Your task:
An exact copy is needed of the lines from the one that contains "22: (163, 72)" through the final line of the data below, with pictures left out.

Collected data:

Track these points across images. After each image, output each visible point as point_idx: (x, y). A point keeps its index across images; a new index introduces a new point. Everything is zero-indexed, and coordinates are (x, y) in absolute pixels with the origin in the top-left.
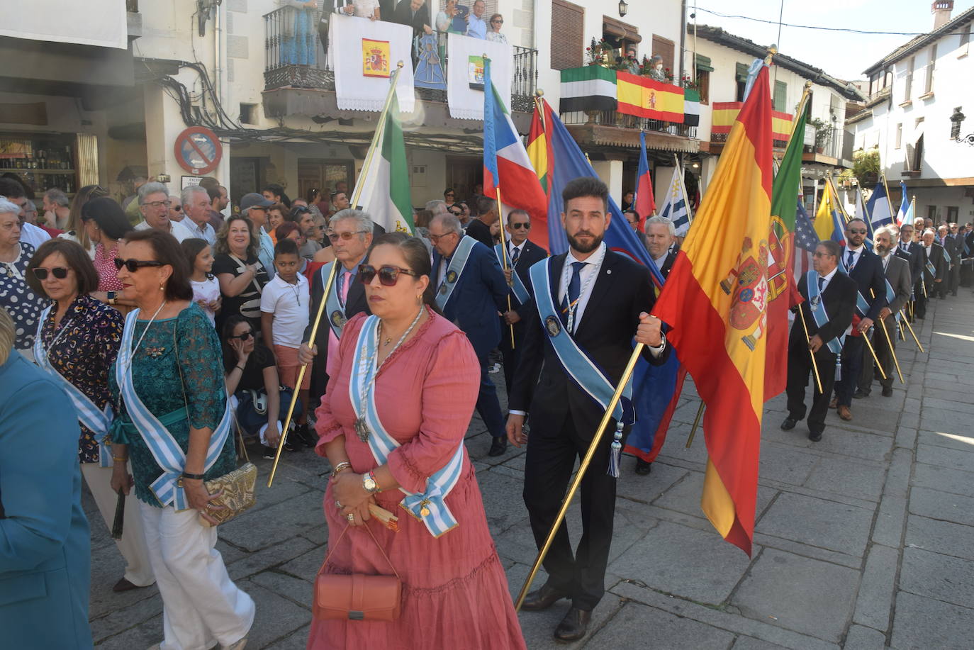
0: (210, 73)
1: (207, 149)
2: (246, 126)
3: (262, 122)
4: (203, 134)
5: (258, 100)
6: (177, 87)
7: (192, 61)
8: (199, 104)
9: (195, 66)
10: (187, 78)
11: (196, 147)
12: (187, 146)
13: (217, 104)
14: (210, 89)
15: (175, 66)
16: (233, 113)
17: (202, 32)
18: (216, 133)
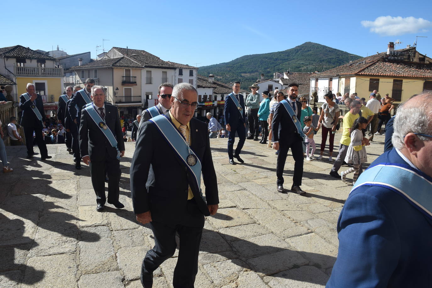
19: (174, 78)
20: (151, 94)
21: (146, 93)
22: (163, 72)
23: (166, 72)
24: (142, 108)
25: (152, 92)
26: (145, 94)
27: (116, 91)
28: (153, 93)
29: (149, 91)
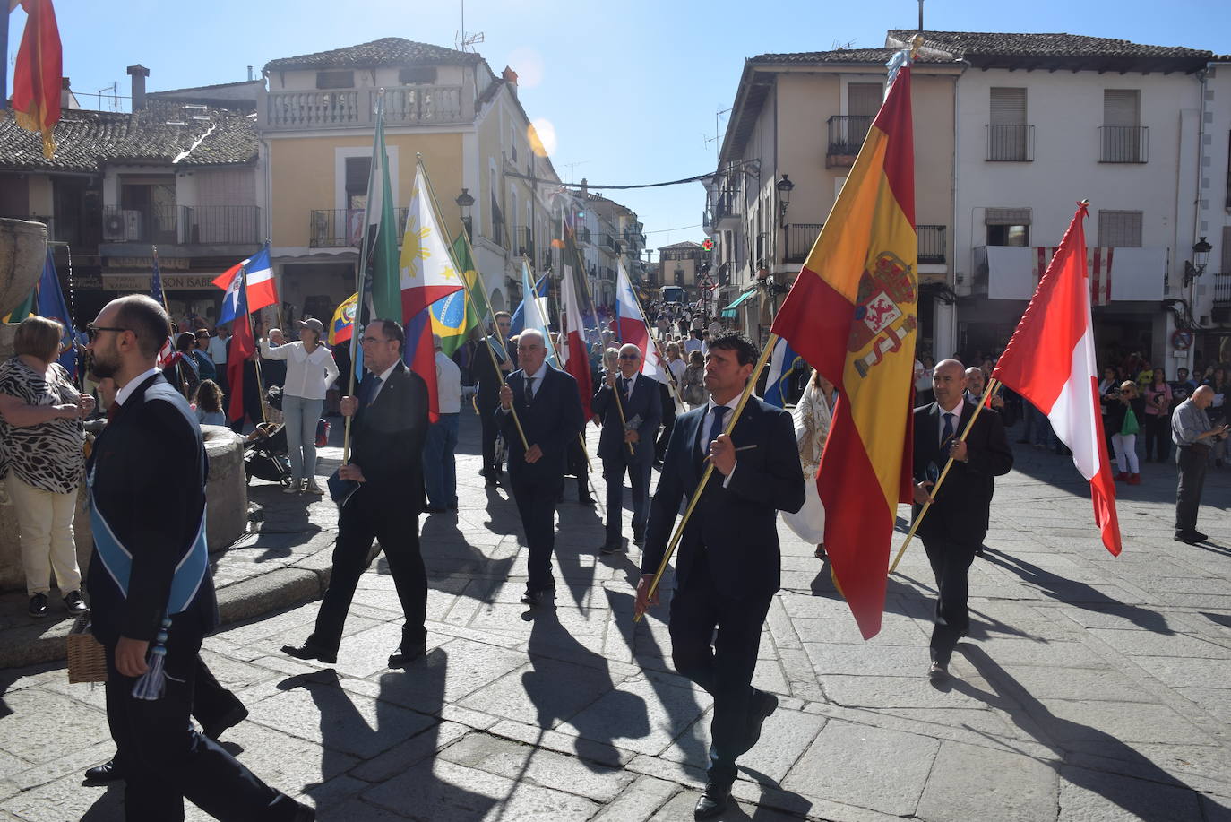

Exercise solution:
22: (163, 72)
23: (166, 72)
24: (142, 108)
25: (152, 92)
26: (145, 94)
27: (116, 91)
28: (153, 93)
29: (149, 91)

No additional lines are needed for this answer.